Les établissements de crédits bénéficient ainsi de prêt à 0,75 % d'intérêt, alors qu'ils prêtent à 3 ou 4 % !

Toutes les banques, publiques comme privées, d'origine française comme filiales de banques étrangères implantées en France, tirent parti de ce coût réduit de la ressource, créant un bénéfice implicite qui dépasse de loin les 50 milliards d'euros pour l'ensemble du secteur.

Compte tenu du rôle des banques dans le fonctionnement général de l'économie, de la situation de ressources qui leur est faite, la représentation nationale est en droit de demander quelques comptes au secteur financier.
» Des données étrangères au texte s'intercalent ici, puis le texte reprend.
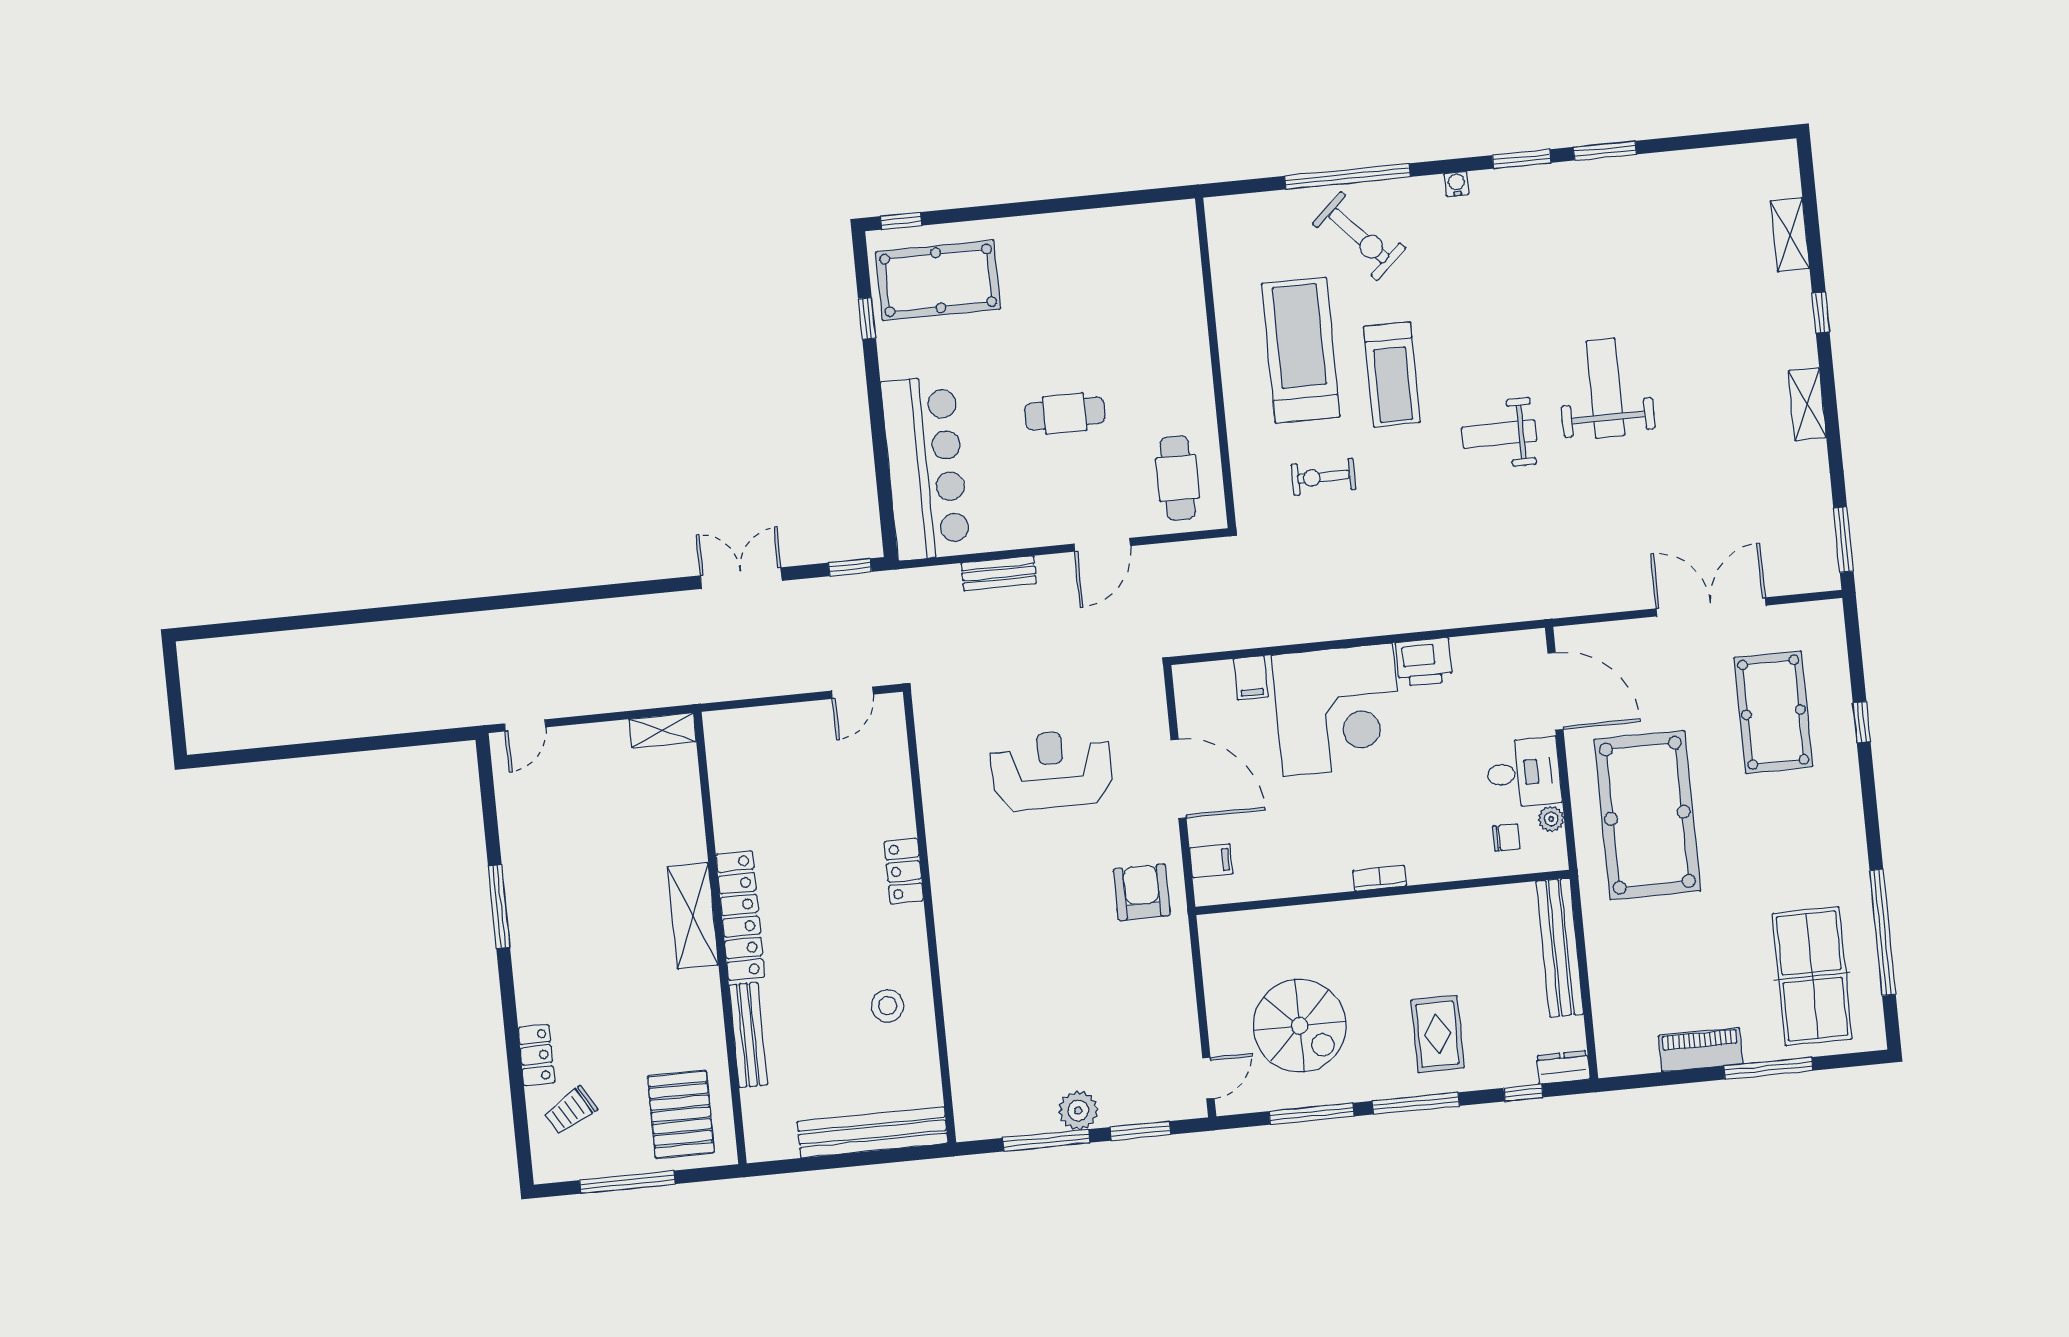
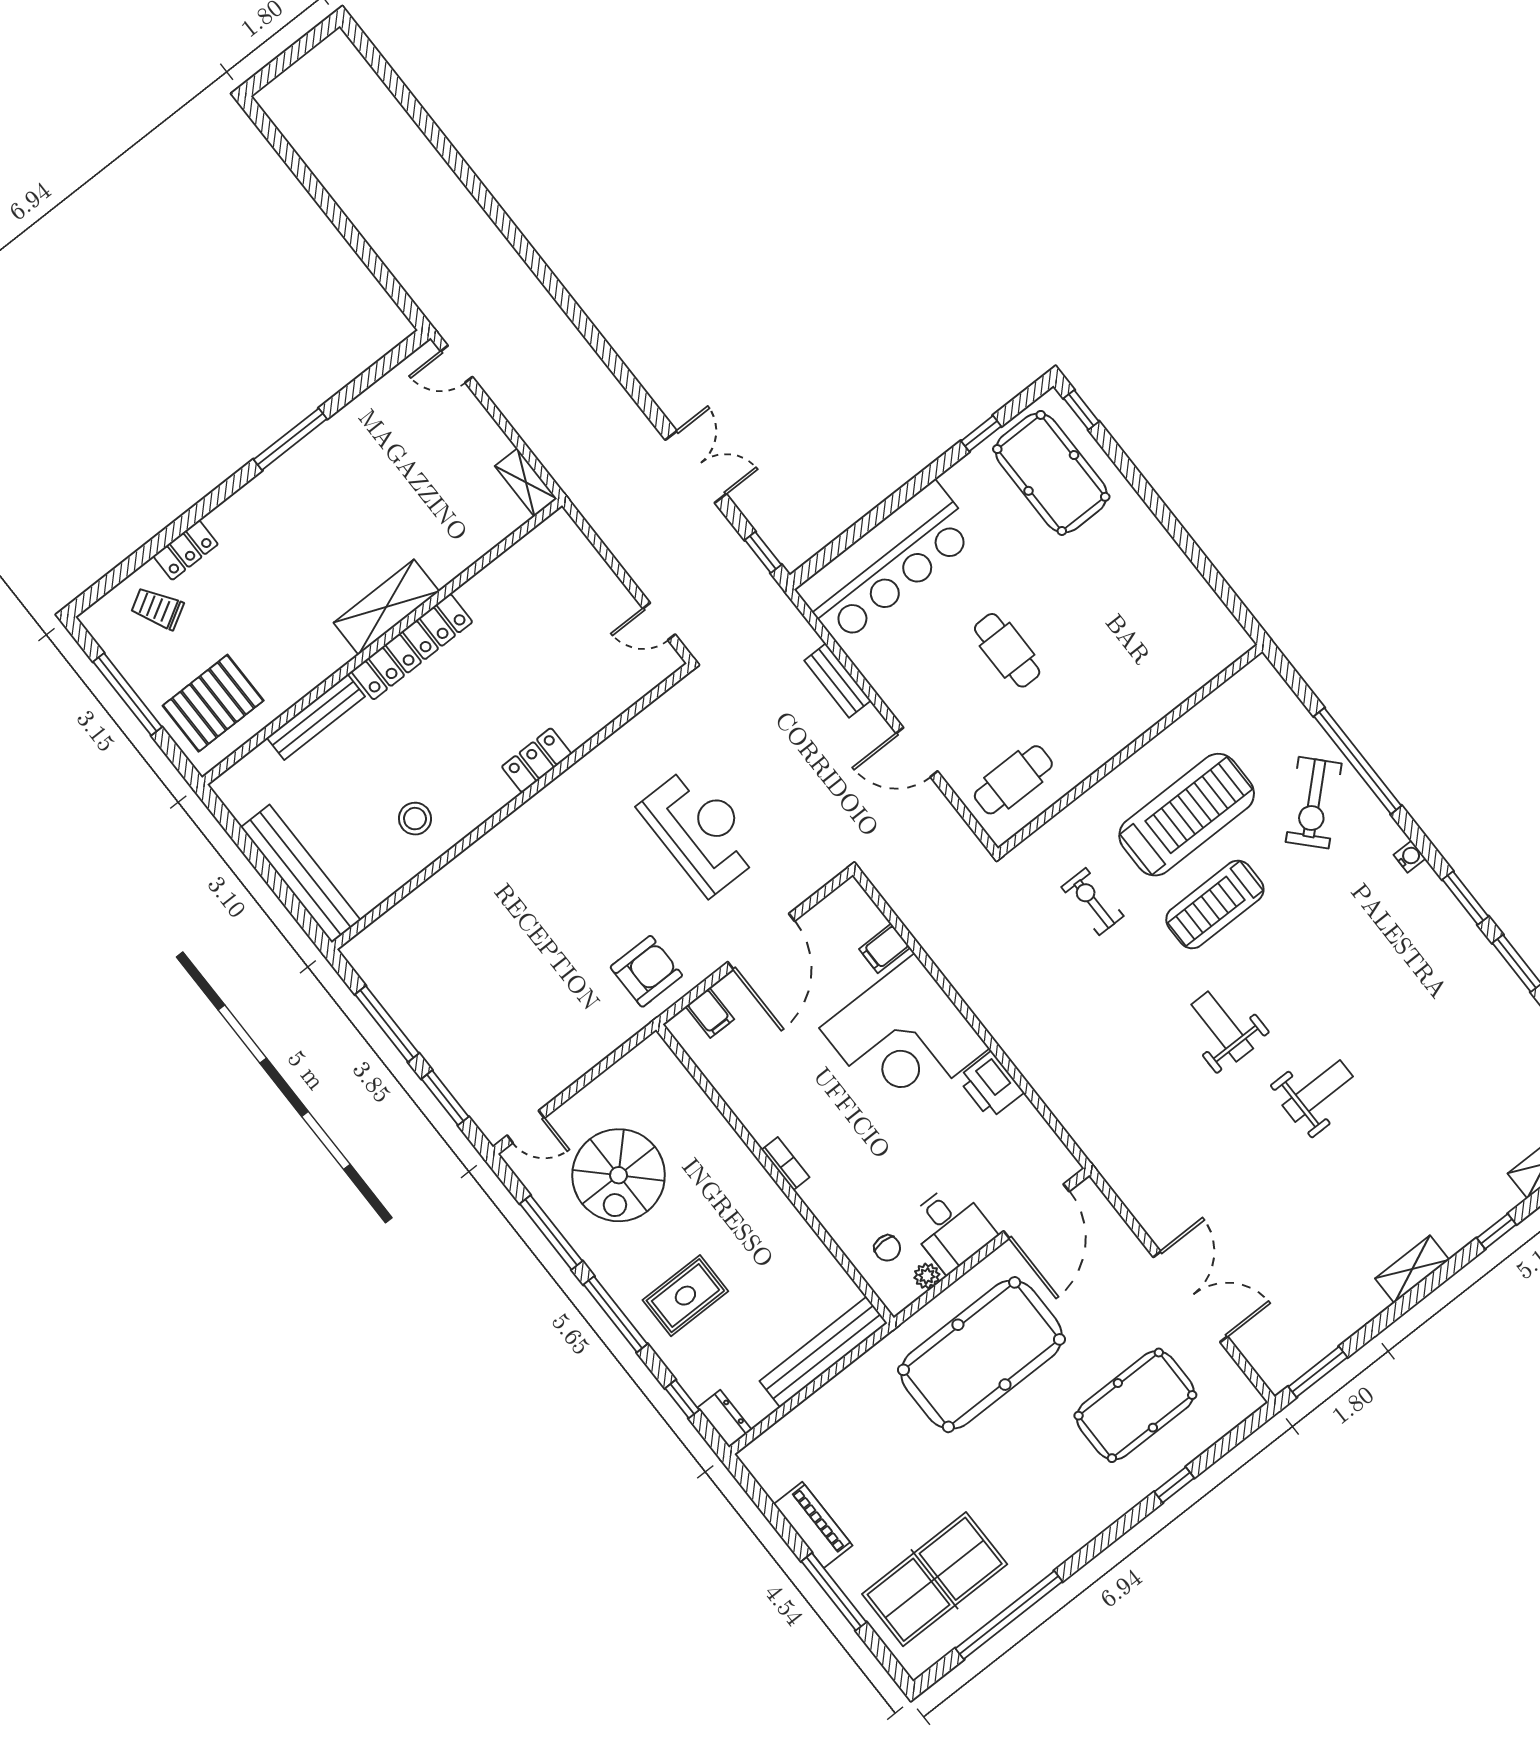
weight bench: (1605, 388) -> (1318, 1091), width x0.73, depth x0.75
plant: (1078, 1110) -> (429, 1035), removed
Elle est en droit de demander, par exemple, pourquoi le Crédit Lyonnais, aujourd'hui filiale du Crédit Agricole, place en Irlande certaines activités d'assurance associée à la distribution de prêts ou pourquoi telle ou telle banque continue de disposer d'une représentation dans tel ou tel paradis fiscal.

Elle est en droit de se demander si le cadre législatif actuel dans lequel se développent les activités bancaires est parfaitement adapté à la situation, comme de savoir si nos établissements de crédit savent faire oeuvre de discernement en matière de choix d'investissement.

Depuis l'été 2007, nous avons doté notre législation d'outils de mesure des comportements des banques et des sociétés financières, notamment par le renforcement, au moins théorique, des outils de lutte contre l'évasion fiscale, comme par la négociation de nouveaux accords de coopération administrative avec des pays considérés comme des paradis fiscaux.

De même, nous disposons, en interne comme en Europe, d'outils d'appréciation de la situation réelle et des comportements des plus importants agents économiques.

Il est grand temps de mesurer l'efficacité de ces outils de lutte contre l'évasion et l'optimisation fiscales, quitte à en critiquer la mise en oeuvre et de procéder, au besoin, aux ajustements nécessaires.

Au moment où l'on demande aux Françaises et aux Français, comme à nombre de peuples des autres pays de la zone euro, de faire des efforts significatifs en vue de réduire les déficits et la dette publics, il n'est pas logique que certains puissent apparaître comme se dégageant de ces efforts et/ou obligations collectives en jouant judicieusement des failles de notre système fiscal, en s'accommodant des règles et des principes de la loi, en tirant parti des insuffisances ou des limites de la coopération internationale contre l'évasion fiscale au profit des particuliers mais aussi des établissements eux-mêmes.

La présente proposition de commission d'enquête vise donc à créer une commission d'enquête parlementaire, prolongeant les efforts déjà accomplis par le Sénat en la matière, sur le rôle des banques et acteurs financiers dans l'évasion des ressources financières en ses conséquences fiscales et sur les équilibres économiques ainsi que sur l'efficacité du dispositif législatif, juridique et administratif destiné à la combattre.

PROPOSITION DE RÉSOLUTION

Article unique

En application de l'article 51-2 de la Constitution, de l'article 6 de l'ordonnance n° 58-1100 du 17 novembre 1958 relative au fonctionnement des assemblées parlementaires et des articles 6 bis et 11 du Règlement du Sénat, il est créé une commission d'enquête composée de 21 membres sur le rôle des banques et acteurs financiers dans l'évasion des ressources financières en ses conséquences fiscales et sur les équilibres économiques ainsi que sur l'efficacité du dispositif législatif, juridique et administratif destiné à la combattre.